Este verano, dejó la insoportable levedad de su ser corpóreo el gran novelista checo, nacionalizado francés, Milan Kundera. En uno de sus ensayos nos había contado cómo el ateísmo provocador y risueño de la primera juventud, durante los años negros del comunismo, se disipó como una tontería adolescente, al ver a cristianos reprimidos en su país, a los que llegó a acompañar a misa. Sin que por eso se convenciese de que Dios dirija nuestros destinos:
–En el fondo, ¿qué podía yo saber? Y ellos ¿qué podían saber? ¿Estaban seguros de estar seguros? Estaba sentad en una iglesia con la extraña y feliz sensación de que mi falta de fe y la fe de ellos, curiosamente, se parecían mucho?

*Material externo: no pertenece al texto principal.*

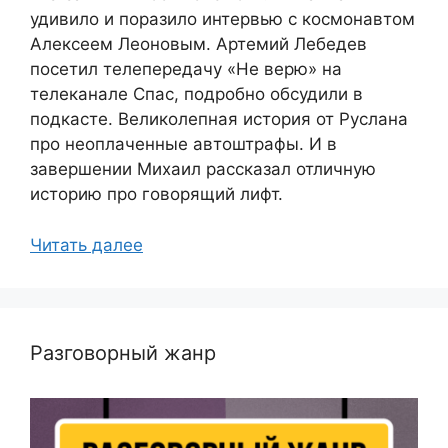
удивило и поразило интервью с космонавтом
Алексеем Леоновым. Артемий Лебедев
посетил телепередачу «Не верю» на
телеканале Спас, подробно обсудили в
подкасте. Великолепная история от Руслана
про неоплаченные автоштрафы. И в
завершении Михаил рассказал отличную
историю про говорящий лифт.
Читать далее
Разговорный жанр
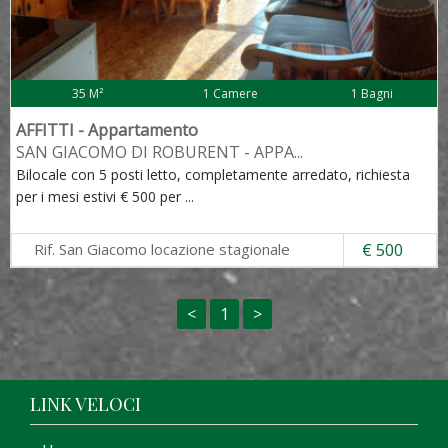
35 M²
1 Camere
1 Bagni
AFFITTI - Appartamento
SAN GIACOMO DI ROBURENT - APPA
...
Bilocale con 5 posti letto, completamente arredato, richiesta
per i mesi estivi € 500 per
...
Rif. San Giacomo locazione stagionale
€ 500
<
1
>
LINK VELOCI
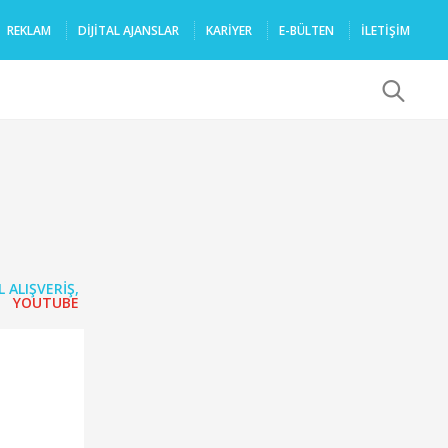
REKLAM
DIJITAL AJANSLAR
KARIYER
E-BÜLTEN
İLETİŞİM
x
 ALIŞVERIŞ
,
YOUTUBE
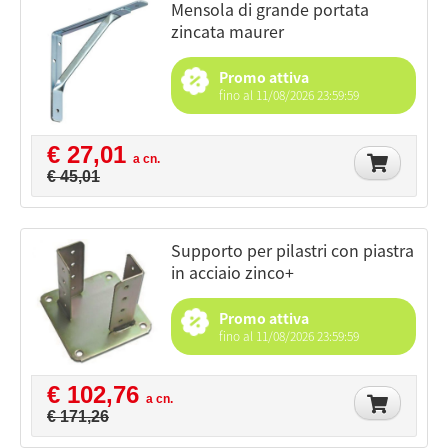
mensola di grande portata
zincata maurer
Promo attiva
fino al 11/08/2026 23:59:59
€ 27,01
a cn.
€ 45,01
supporto per pilastri con piastra
in acciaio zinco+
Promo attiva
fino al 11/08/2026 23:59:59
€ 102,76
a cn.
€ 171,26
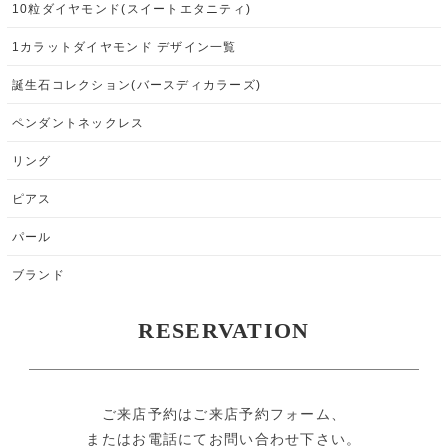
10粒ダイヤモンド(スイートエタニティ)
1カラットダイヤモンド デザイン一覧
誕生石コレクション(バースディカラーズ)
ペンダントネックレス
リング
ピアス
パール
ブランド
RESERVATION
ご来店予約はご来店予約フォーム、
またはお電話にてお問い合わせ下さい。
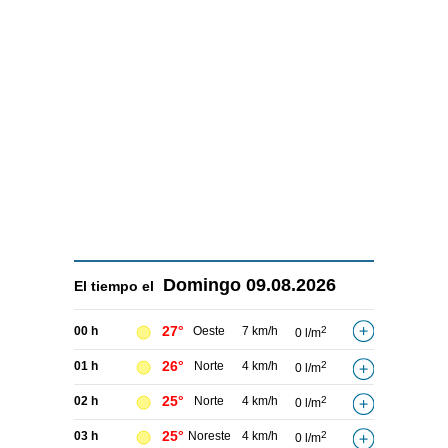
Domingo
09.08.2026
El tiempo el
27°
00 h
Oeste
7 km/h
2
0 l/m
26°
01 h
Norte
4 km/h
2
0 l/m
25°
02 h
Norte
4 km/h
2
0 l/m
25°
03 h
Noreste
4 km/h
2
0 l/m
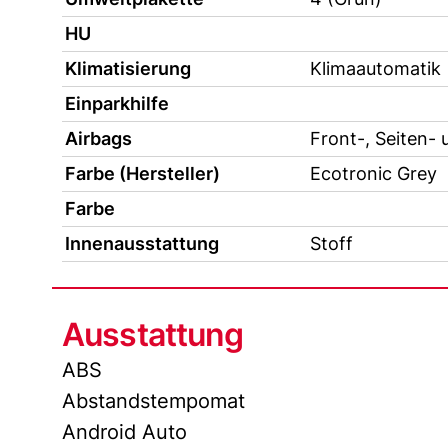
HU
Klimatisierung
Klimaautomatik
Einparkhilfe
Airbags
Front-, Seiten- 
Farbe (Hersteller)
Ecotronic Grey
Farbe
Innenausstattung
Stoff
Ausstattung
ABS
Abstandstempomat
Android Auto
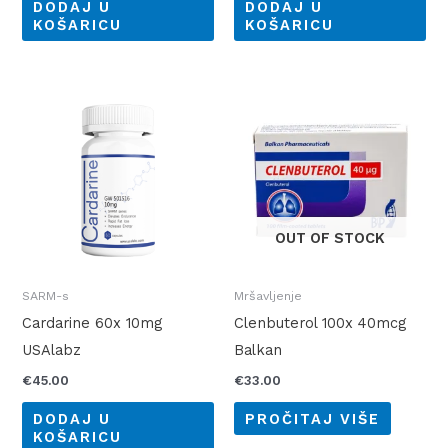
DODAJ U
DODAJ U
KOŠARICU
KOŠARICU
OUT OF STOCK
SARM-s
Mršavljenje
Cardarine 60x 10mg
Clenbuterol 100x 40mcg
USAlabz
Balkan
€
45.00
€
33.00
DODAJ U
PROČITAJ VIŠE
KOŠARICU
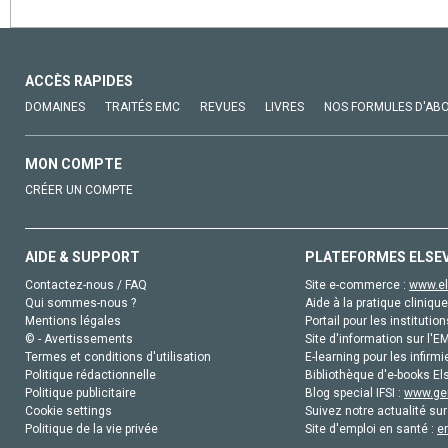
ACCÈS RAPIDES
DOMAINES
TRAITÉS EMC
REVUES
LIVRES
NOS FORMULES D'AB
MON COMPTE
CRÉER UN COMPTE
AIDE & SUPPORT
PLATEFORMES ELSE
Contactez-nous / FAQ
Site e-commerce :
www.el
Qui sommes-nous ?
Aide à la pratique clinique
Mentions légales
Portail pour les institution
© - Avertissements
Site d'information sur l'E
Termes et conditions d'utilisation
E-learning pour les infirmi
Politique rédactionnelle
Bibliothèque d'e-books Els
Politique publicitaire
Blog special IFSI :
www.gen
Cookie settings
Suivez notre actualité sur
Politique de la vie privée
Site d'emploi en santé :
e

En su novela más conocida, La insoportable levedad del ser, vuelve sobre esa misma relación:
–En el mismo comienzo del Génesis está escrito que Dios creo al hombre para confiarle el dominio sobre los pájaros, los peces y los animales. Claro que el Génesis fue escrito por un hombre y no por un caballo. No hay seguridad alguna de que Dios haya confiado al hombre el dominio de otros seres. Mas bien parece que el hombre inventó a Dios para convertir en sagrado el dominio sobre la vaca y el caballo que había usurpado.
Y en otro lugar:
-Dios les dio a los hombres la libertad, y por eso podemos suponer que al fin y al cabo no es responsable de los crímenes humanos. Pero el único responsable de la mierda -[¡ese vocablo tan francés!]- es aquel que creó al hombre.
De eso versa precisamente mi dramático poema Coronavirus.
Kundera miraba unas veces al suelo y otras al cielo. A la miseria de este mundo y a la genuina búsqueda de la belleza, de la libertad, la justicia, el amor…, que son todo menos basura. Al hombre y a Dios, a veces contrapuestos, a veces hermanados. En la levedad y, al mismo tiempo, gravedad del ser.